# Peppermint; Catmint; Spiderwort and Anise hyssop Plants for sale



## Elizabeth (Jun 4, 2002)

I have one (1) Anise hyssop plant for sale. $3

Lots of Catmint (_Nepeta cataria_ L.) $3 each

Four (4) Peppermint plants $3 each

About a dozen spiderwort plants. $2 each 

All of these are plants which are very prolific. They will spread and in time, cover an area. I love all of them and grow tons of them because we keep bees and all of these are plants which the bees forage for both nectar and pollen.

Shipping is in addition to the plants. I charge $5.50 per small priority mail box. Can combine plants while supplies last. I also have some Bocking 14 starts for sale @ $2 per plant (or, $12 per box, which is usually 5-6 starts, or more depending upon size) and I can combine some of them with the plants on this list to make a box full.

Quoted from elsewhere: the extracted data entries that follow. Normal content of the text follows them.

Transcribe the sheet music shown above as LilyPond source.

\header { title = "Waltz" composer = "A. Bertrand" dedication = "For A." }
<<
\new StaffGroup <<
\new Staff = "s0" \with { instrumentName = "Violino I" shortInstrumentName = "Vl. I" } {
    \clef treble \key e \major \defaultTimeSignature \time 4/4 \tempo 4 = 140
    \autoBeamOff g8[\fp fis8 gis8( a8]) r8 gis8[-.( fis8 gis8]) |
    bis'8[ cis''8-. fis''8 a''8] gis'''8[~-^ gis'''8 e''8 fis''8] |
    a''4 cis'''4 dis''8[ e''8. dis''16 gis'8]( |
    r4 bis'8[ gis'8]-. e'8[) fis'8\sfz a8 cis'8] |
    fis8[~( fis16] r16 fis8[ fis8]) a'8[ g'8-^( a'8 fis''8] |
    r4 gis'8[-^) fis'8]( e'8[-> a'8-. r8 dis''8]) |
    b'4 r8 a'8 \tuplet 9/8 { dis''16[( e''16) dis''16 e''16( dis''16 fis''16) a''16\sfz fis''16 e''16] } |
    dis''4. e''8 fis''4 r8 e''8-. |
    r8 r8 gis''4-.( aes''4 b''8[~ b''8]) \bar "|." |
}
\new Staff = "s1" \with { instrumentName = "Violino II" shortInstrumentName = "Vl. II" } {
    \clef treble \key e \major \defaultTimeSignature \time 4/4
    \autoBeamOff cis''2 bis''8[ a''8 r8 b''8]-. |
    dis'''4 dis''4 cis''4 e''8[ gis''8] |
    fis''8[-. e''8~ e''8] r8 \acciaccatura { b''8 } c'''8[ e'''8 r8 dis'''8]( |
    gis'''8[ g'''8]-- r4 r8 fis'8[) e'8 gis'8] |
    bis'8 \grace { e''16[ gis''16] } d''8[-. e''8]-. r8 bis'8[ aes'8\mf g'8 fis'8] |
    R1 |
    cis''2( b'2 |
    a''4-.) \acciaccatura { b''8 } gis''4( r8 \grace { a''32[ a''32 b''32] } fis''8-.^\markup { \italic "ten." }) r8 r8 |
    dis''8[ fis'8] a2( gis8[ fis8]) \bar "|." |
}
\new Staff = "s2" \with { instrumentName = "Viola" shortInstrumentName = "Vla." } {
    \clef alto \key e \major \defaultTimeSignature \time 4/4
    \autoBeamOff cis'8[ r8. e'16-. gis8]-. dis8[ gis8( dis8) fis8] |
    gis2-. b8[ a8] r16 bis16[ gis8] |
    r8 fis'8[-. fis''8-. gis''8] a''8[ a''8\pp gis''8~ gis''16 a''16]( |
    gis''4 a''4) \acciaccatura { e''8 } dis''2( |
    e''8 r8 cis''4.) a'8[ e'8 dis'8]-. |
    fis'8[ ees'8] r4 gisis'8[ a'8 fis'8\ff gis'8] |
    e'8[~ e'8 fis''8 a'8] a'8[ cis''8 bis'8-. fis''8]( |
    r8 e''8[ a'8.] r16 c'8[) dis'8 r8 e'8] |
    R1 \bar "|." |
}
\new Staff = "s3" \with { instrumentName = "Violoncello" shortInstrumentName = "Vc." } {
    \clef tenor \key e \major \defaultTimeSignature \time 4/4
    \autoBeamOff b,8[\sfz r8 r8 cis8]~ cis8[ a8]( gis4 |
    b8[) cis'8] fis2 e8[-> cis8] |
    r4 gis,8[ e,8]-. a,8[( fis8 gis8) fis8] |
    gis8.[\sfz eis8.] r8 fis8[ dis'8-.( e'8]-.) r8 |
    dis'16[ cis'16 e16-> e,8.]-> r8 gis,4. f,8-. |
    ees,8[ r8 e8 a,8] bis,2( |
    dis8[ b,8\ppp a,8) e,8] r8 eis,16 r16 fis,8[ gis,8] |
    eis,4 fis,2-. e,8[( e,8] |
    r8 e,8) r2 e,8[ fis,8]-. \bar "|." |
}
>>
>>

*****Weather disclaimer- we have had 5 days of rain and today is the first day I have been able to get in the garden since last Friday. For orders placed today I can definitely get shipments out today and tomorrow (Friday/Saturday). Any orders placed after tonight are subject to the vagaries of the weather, and there is rain in the forecast every day for the next 4 or 5 days, so your order might not get shipped until the next break. This is unusual for us for this time of year, but we soooo need the rain that I ain't complainin'!


----------



## Elizabeth (Jun 4, 2002)

The anise hysop and all four peppermint plants have been sold.

Still have catmint (catnip) and nine spiderwort plants available.

I will have more anise hyssop in a week or two.


----------



## beaglebiz (Aug 5, 2008)

What kind of spiderwort?? Blue flower?


----------